Забор строительной конторы метро. Над ним упираются в зеленовато-черный мрак железные силуэты. Мрачный, упрямый труд человека, традиция землекопов и строительных рабочих. Крупный, беспокойный зверь, все время переделывающий свое логово. Но нельзя же нарочно сделать так, чтобы не видеть афиш. Еще одна голая женщина. Под предлогом прославления какого-то коньяка опять извивы, пылание розовой плоти. Снова легкая драпировка, обнажающая грудь с соском, ласкающая зад и сливающаяся с тенями на животе, словно ее назначение – направлять манию прохожего. Мерзкий город! Оставаться чистым легко, пожалуй, в деревне. Любовь растений не видна. Не так уж много животных спаривается у тебя на глазах. И там соблазнительных женщин так мало. Широкие, спокойные мысли опираются на горный горизонт, на линию лугов и полей. Милые мои мысли! Насколько вы больше гармонируете со счастьем. Насколько умеете лучше утешать человека. С вами не чувствуешь ни этого гложущего голода, ни этой, несколько сатанинской, тревоги. Волнистость позлащенной земли. Овраг между еловыми лесами тянется вверх до хаоса камней. Думаешь только о всей жизни, медленной и просветленной, как звуки органа. Вожделение не страдает лихорадкой. Когда оно в тебе зарождается, то похоже на туман над лугами; вскоре мировой ветер уносит его, оно становится неузнаваемым и только прибавляет еще один аромат к благоуханию земли.
По счастью, есть эта река, это отражение огней в воде, это спокойствие черной воды; эти памятники во мгле. Ах, тем лучше, что они во мгле. Снова были бы видны по всем углам, на решетках, в нишах лицемерно задрапированные красавицы. Здесь люди помешаны на женщинах. Сад, по которому проходишь, – это облава голых женщин. Люди эти боятся, как бы ты на миг не забыл о грудях и ягодицах, о дурманящем обаянии красиво изогнутой плоти; им приятно обожествлять эти округлости, они наделяют ими белых мраморных богинь, вознесенных над тобою, блистающих солнцем и небом. Даже ставя памятник министру, они делают ему подножие из голых женщин; и, как виноградарь на гроздьях, он пляшет в своем сюртуке на корзине ягодиц и полносочных грудей, на урожае бронзовых телес.

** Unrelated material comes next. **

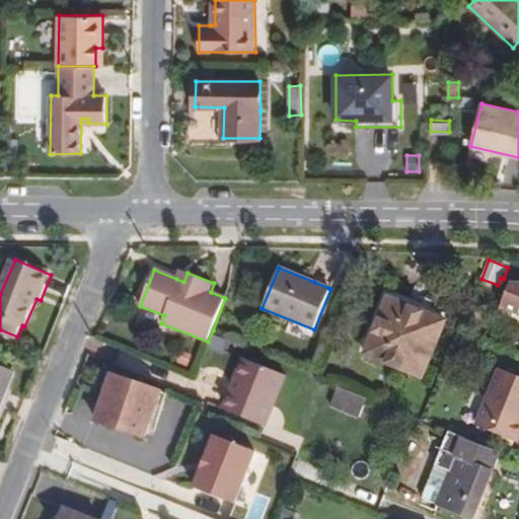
[(183,282),(188,273),(180,270),(176,279),(183,282)]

Опять их кафе. Опять их женщины. Эти две – в кисейных шемизетках. В своего рода сетках для поцелуев. Им не холодно, когда надо показать тело. За этой кисеей как волшебно соблазнительна кожа! Какое наваждение исходит от первой тени между грудями. Нелепо! Гнусно! Унизительно! Вынуждать тебя думать только об этом. Их музыка! Как скрипач склонился щекой на скрипку! Точно у него кружится голова. Как нагибается, сгорбив спину, пианист, и выпрямляется, и покачивается. Их музыка! Точно длинные ремешки тебя задевают, ласкают, хлещут, чтобы не дать желанию уснуть в твоих чреслах, если бы ты случайно отвел в сторону глаза, если бы ты все-таки стал думать о чем-нибудь другом. А в случае строптивости твоих чресел готовы действовать коварная томность, пошлая меланхолия мелодий.